- The Jim Harper incarnation of Auron as depicted in Legacy of Superman #1 (March 1993). Art by Walt Simonson.

Publication information
- Publisher: DC Comics
- First appearance: Lambien: Green Lantern (vol. 2) #142 (July 1981) Jim Harper clone: Legacy of Superman #1 (March 1993)
- Created by: Lambien: Marv Wolfman Jim Harper clone: Karl Kesel, Walt Simonson

In-story information
- Full name: Lambien
- Species: Lambien: Okaaran/Branxian Jim Harper clone: Clone/DNAlien
- Place of origin: Vega (Lambien)
- Team affiliations: Omega Men (Lambien)
- Supporting character of: Superman (Jim Harper clone)
- Notable aliases: Jim Harper (second Auron)
- Abilities: Lambien: God-like energy powers Jim Harper clone: Enhanced durability Solar absorption

= Auron (character) =

Auron is the name of two fictional characters appearing in American comic books published by DC Comics. The first Auron is a member of the Omega Men. The second version is a clone of Guardian.

The first Auron originally appeared in Green Lantern (vol. 2) #142 (July 1981) and was created by Marv Wolfman. The second Auron appeared in Legacy of Superman #1 (March 1993) and was created by Karl Kesel and Walt Simonson.

==Fictional character biography==
===Lambien===
Lambien, along with his twin brother, the first Citadelian, was born as a result of a Psion attempt to crossbreed the Okaaran X'Hal with a Branx warrior. A subsequent experiment gave X'Hal godlike powers which she used to escape and return to Okaara with her two sons.
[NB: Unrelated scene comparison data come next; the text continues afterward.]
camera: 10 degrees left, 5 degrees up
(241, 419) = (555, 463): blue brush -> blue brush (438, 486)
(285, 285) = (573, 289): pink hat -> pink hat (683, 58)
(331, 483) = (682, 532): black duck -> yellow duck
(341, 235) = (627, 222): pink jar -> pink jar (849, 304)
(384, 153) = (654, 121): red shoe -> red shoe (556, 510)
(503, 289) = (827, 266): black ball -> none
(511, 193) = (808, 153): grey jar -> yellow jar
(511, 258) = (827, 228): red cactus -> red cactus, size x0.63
As an adult, Lambien is among the leaders of the Vegan system, known as the Omega Men, who resist the Citadel. Lambien sacrifices himself to help the Omega Men get to safety. His body is placed in stasis and later reborn during a conflict between the Omega Men and the Gordanians. The reborn Lambien, now known as Auron, joins the Omega Men in their battles against the Citadel, but is manipulated by X'Hal, who forces him to kill and destroy at her command. Auron leaves the Omega Men after they are forced to fight each other and cause the dispersal of X'Hal's essence.

===Jim Harper clone===
Following the death of Superman, scientist Paul Westfield steals Superman's body for experimentation. After discovering he also needs a disc containing Superman's genetic information, Westfield creates a DNAlien clone of Jim Harper which he dubs Auron. Auron is ordered to retrieve the disc from other members of Project Cadmus, including Guardian, the Newsboy Legion, and Dubbilex. The Newsboy Legion convince Auron not to give Westfield the disc, and he subsequently leaves Earth.
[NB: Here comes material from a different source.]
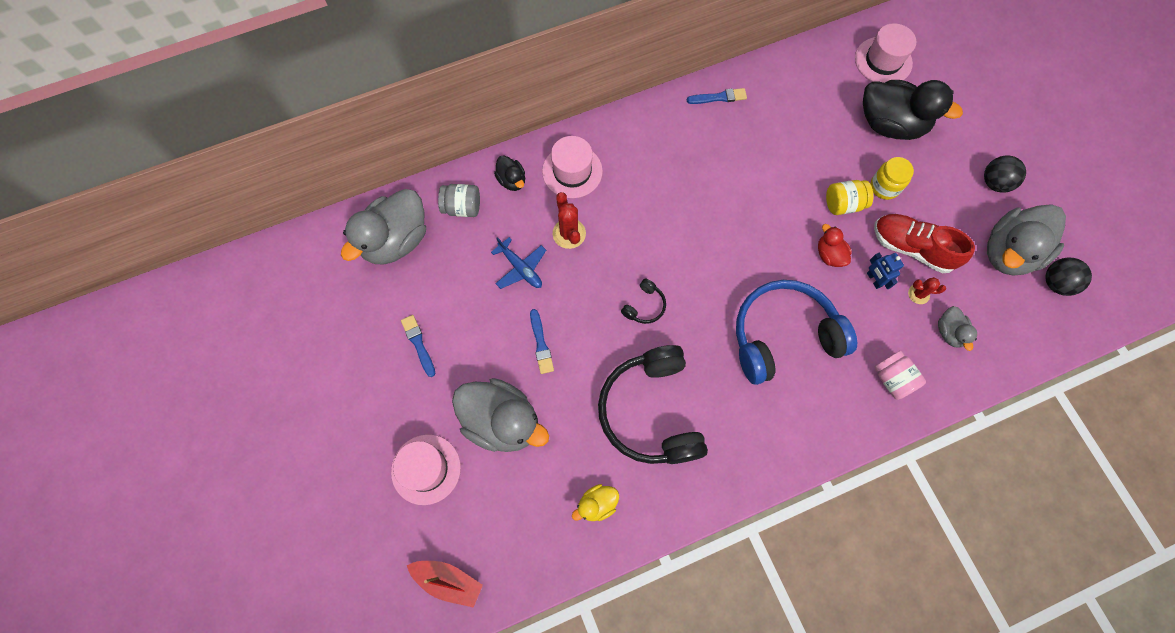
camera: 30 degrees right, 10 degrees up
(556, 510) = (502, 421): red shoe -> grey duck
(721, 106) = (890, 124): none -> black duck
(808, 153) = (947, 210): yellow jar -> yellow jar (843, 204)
Auron meets Superman in space near a Virago Cruiser to team up against Massacre. At first believing Superman is an imposter, the two fight until Superman convinces Auron he is the genuine article. During their fight with Massacre, Auron is hit by Massacre's energy blast and dies. Auron's jetpack falls into the possession of a merchant named Skimmer, who sells it to buy alcohol.

==Powers and abilities==
The Lambien version of Auron has nearly god-like energy manipulation powers and a healing factor. He can fly fast and can survive unprotected in the vacuum of space.

The Jim Harper clone version of Auron has a jetpack containing a binary computer that is cyber-linked into his mind. He does not need to breathe, eat, or sleep because of the indestructible alloy that was bonded to his skin. This alloy also granted him enhanced durability and solar energy absorption.